COMPITO SCRITTO A:
Nell'estratto su don Guanella, per quanti anni mons. Bartolini offrì in affitto il palazzo presso San Pietro in Montorio?

ESTRATTO DEL DOCUMENTO:
--

Il Gianicolo come prima dimora

Era ottobre e novembre 1903 don Guanella passa molti giorni a Roma ed ha modo di frequentare la Con­fraternita dei Lombardi in San Carlo al Corso; costoro gli si offrono come protettori dell’Opera di Monte Mario e, grazie ad essi, entra in contatto con mons. Augusto Bartolini, eccellente dantista e brillante oratore, che era Custode generale dell’Accademia letteraria dell’Arca­dia. Costui, alla notizia che don Guanella cercava una sede per le sue Suore, offrì in affitto per tre anni il celebre palazzo presso a San Pietro in Montorio che era una sede degli Arcadi.
Si trattava di un acquisto fatto al Gianicolo grazie ad un regalo di 4000 scudi di Giovanni V del Portogallo, anche lui arcade, nel quale Antonio Canevari aveva architettato il famoso Bosco Parrasio, con al centro un palazzo sontuoso davanti al quale si apriva un largo emiciclo protetto da alberi molto frondosi, fra zampilli d’acqua alimentati dalla vicina Fontana Paola, che irrigavano gli orti.

Don Guanella aveva avuto un’idea geniale: per questa Casa delle Suore a Roma non aveva soldi, essendosi già svenato per la Colonia di Monte Mario ed essendo in corso mille altre spese. Inoltre non voleva lasciare sole le sue suore nella capitale; così stava lavorandosi da tempo il suo vecchio amico mons. Baroni, arciprete emerito di Villanova del Ghebbo che da poco più di un anno si era ritirato in casa nostra di Fratta Polesine promettendo di destinare i suoi beni alle fondazioni guanelliane. Don Guanella cercava di prendere tre piccioni con una fava: un cappellano per le suore, uno sponsor all’altezza delle spese romane e un suo uomo fidato su Roma; mons. Baroni riuniva tutte e tre queste caratteristiche.

--

MATERIALE FORNITO:
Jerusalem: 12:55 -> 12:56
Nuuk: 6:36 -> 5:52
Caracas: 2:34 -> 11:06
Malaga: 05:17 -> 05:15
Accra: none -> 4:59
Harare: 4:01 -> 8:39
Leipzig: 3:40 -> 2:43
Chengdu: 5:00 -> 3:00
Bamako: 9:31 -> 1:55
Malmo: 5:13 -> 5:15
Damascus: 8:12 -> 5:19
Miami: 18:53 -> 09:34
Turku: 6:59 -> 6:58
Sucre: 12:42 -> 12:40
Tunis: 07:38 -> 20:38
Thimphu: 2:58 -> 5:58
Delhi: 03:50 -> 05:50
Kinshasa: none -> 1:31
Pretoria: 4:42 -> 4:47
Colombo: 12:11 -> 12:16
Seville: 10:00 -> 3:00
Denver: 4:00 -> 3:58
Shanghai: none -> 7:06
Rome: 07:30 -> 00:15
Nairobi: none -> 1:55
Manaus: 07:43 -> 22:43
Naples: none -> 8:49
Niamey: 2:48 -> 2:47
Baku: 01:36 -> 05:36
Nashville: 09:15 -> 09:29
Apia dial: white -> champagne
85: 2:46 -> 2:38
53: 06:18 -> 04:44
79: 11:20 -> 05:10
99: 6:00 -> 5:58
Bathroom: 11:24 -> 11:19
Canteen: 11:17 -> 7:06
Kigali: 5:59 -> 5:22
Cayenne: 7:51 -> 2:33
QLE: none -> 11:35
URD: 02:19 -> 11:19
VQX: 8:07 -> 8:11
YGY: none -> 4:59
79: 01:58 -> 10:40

--

COMPITO SCRITTO B:
Riporta tali e quali le voci, dalla prima fino alla riga che contiene "Manaus: 07:43 -> 22:43", compresa.

RISPOSTA SCRITTA A:
Per tre anni.

RISPOSTA SCRITTA B:
Jerusalem: 12:55 -> 12:56
Nuuk: 6:36 -> 5:52
Caracas: 2:34 -> 11:06
Malaga: 05:17 -> 05:15
Accra: none -> 4:59
Harare: 4:01 -> 8:39
Leipzig: 3:40 -> 2:43
Chengdu: 5:00 -> 3:00
Bamako: 9:31 -> 1:55
Malmo: 5:13 -> 5:15
Damascus: 8:12 -> 5:19
Miami: 18:53 -> 09:34
Turku: 6:59 -> 6:58
Sucre: 12:42 -> 12:40
Tunis: 07:38 -> 20:38
Thimphu: 2:58 -> 5:58
Delhi: 03:50 -> 05:50
Kinshasa: none -> 1:31
Pretoria: 4:42 -> 4:47
Colombo: 12:11 -> 12:16
Seville: 10:00 -> 3:00
Denver: 4:00 -> 3:58
Shanghai: none -> 7:06
Rome: 07:30 -> 00:15
Nairobi: none -> 1:55
Manaus: 07:43 -> 22:43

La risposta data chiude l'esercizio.